(Problem details)
Once the data has been read, restate all of it exactly.

____ Dataset records

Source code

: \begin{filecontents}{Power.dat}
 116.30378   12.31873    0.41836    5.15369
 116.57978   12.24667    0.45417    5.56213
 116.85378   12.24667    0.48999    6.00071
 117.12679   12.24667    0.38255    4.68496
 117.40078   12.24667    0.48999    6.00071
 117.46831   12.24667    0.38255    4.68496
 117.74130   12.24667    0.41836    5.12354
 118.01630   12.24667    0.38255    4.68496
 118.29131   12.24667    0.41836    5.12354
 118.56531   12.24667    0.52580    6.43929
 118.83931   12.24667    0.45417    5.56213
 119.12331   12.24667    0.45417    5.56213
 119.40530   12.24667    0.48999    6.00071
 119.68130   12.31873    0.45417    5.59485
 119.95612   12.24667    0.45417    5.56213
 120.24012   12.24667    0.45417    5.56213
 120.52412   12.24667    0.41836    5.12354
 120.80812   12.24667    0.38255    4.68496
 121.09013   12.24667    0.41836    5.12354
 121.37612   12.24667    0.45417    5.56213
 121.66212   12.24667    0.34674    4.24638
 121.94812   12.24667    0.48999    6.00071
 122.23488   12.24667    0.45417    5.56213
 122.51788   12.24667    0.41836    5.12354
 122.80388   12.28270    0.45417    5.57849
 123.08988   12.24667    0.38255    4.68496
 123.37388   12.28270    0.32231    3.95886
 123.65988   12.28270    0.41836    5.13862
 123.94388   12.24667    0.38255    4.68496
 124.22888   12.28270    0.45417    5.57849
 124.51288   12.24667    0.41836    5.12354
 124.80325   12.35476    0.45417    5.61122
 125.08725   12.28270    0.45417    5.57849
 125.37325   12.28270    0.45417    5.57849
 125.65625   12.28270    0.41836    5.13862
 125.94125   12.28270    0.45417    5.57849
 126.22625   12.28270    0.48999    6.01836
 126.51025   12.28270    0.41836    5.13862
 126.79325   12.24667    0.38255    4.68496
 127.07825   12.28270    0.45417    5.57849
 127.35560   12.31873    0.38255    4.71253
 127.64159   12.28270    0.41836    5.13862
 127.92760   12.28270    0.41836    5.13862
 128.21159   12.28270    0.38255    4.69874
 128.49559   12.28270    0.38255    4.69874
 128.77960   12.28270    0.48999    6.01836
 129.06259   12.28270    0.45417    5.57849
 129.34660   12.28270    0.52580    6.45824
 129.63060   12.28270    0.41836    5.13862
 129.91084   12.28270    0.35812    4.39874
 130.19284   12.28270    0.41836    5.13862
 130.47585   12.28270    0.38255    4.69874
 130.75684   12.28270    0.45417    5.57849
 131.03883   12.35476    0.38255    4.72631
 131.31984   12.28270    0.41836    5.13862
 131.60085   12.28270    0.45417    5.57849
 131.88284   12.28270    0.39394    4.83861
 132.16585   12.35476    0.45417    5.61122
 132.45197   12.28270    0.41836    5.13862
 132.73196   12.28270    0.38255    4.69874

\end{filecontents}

________

(Solution to the problem)
Source code

: \begin{filecontents}{Power.dat}
 116.30378   12.31873    0.41836    5.15369
 116.57978   12.24667    0.45417    5.56213
 116.85378   12.24667    0.48999    6.00071
 117.12679   12.24667    0.38255    4.68496
 117.40078   12.24667    0.48999    6.00071
 117.46831   12.24667    0.38255    4.68496
 117.74130   12.24667    0.41836    5.12354
 118.01630   12.24667    0.38255    4.68496
 118.29131   12.24667    0.41836    5.12354
 118.56531   12.24667    0.52580    6.43929
 118.83931   12.24667    0.45417    5.56213
 119.12331   12.24667    0.45417    5.56213
 119.40530   12.24667    0.48999    6.00071
 119.68130   12.31873    0.45417    5.59485
 119.95612   12.24667    0.45417    5.56213
 120.24012   12.24667    0.45417    5.56213
 120.52412   12.24667    0.41836    5.12354
 120.80812   12.24667    0.38255    4.68496
 121.09013   12.24667    0.41836    5.12354
 121.37612   12.24667    0.45417    5.56213
 121.66212   12.24667    0.34674    4.24638
 121.94812   12.24667    0.48999    6.00071
 122.23488   12.24667    0.45417    5.56213
 122.51788   12.24667    0.41836    5.12354
 122.80388   12.28270    0.45417    5.57849
 123.08988   12.24667    0.38255    4.68496
 123.37388   12.28270    0.32231    3.95886
 123.65988   12.28270    0.41836    5.13862
 123.94388   12.24667    0.38255    4.68496
 124.22888   12.28270    0.45417    5.57849
 124.51288   12.24667    0.41836    5.12354
 124.80325   12.35476    0.45417    5.61122
 125.08725   12.28270    0.45417    5.57849
 125.37325   12.28270    0.45417    5.57849
 125.65625   12.28270    0.41836    5.13862
 125.94125   12.28270    0.45417    5.57849
 126.22625   12.28270    0.48999    6.01836
 126.51025   12.28270    0.41836    5.13862
 126.79325   12.24667    0.38255    4.68496
 127.07825   12.28270    0.45417    5.57849
 127.35560   12.31873    0.38255    4.71253
 127.64159   12.28270    0.41836    5.13862
 127.92760   12.28270    0.41836    5.13862
 128.21159   12.28270    0.38255    4.69874
 128.49559   12.28270    0.38255    4.69874
 128.77960   12.28270    0.48999    6.01836
 129.06259   12.28270    0.45417    5.57849
 129.34660   12.28270    0.52580    6.45824
 129.63060   12.28270    0.41836    5.13862
 129.91084   12.28270    0.35812    4.39874
 130.19284   12.28270    0.41836    5.13862
 130.47585   12.28270    0.38255    4.69874
 130.75684   12.28270    0.45417    5.57849
 131.03883   12.35476    0.38255    4.72631
 131.31984   12.28270    0.41836    5.13862
 131.60085   12.28270    0.45417    5.57849
 131.88284   12.28270    0.39394    4.83861
 132.16585   12.35476    0.45417    5.61122
 132.45197   12.28270    0.41836    5.13862
 132.73196   12.28270    0.38255    4.69874

\end{filecontents}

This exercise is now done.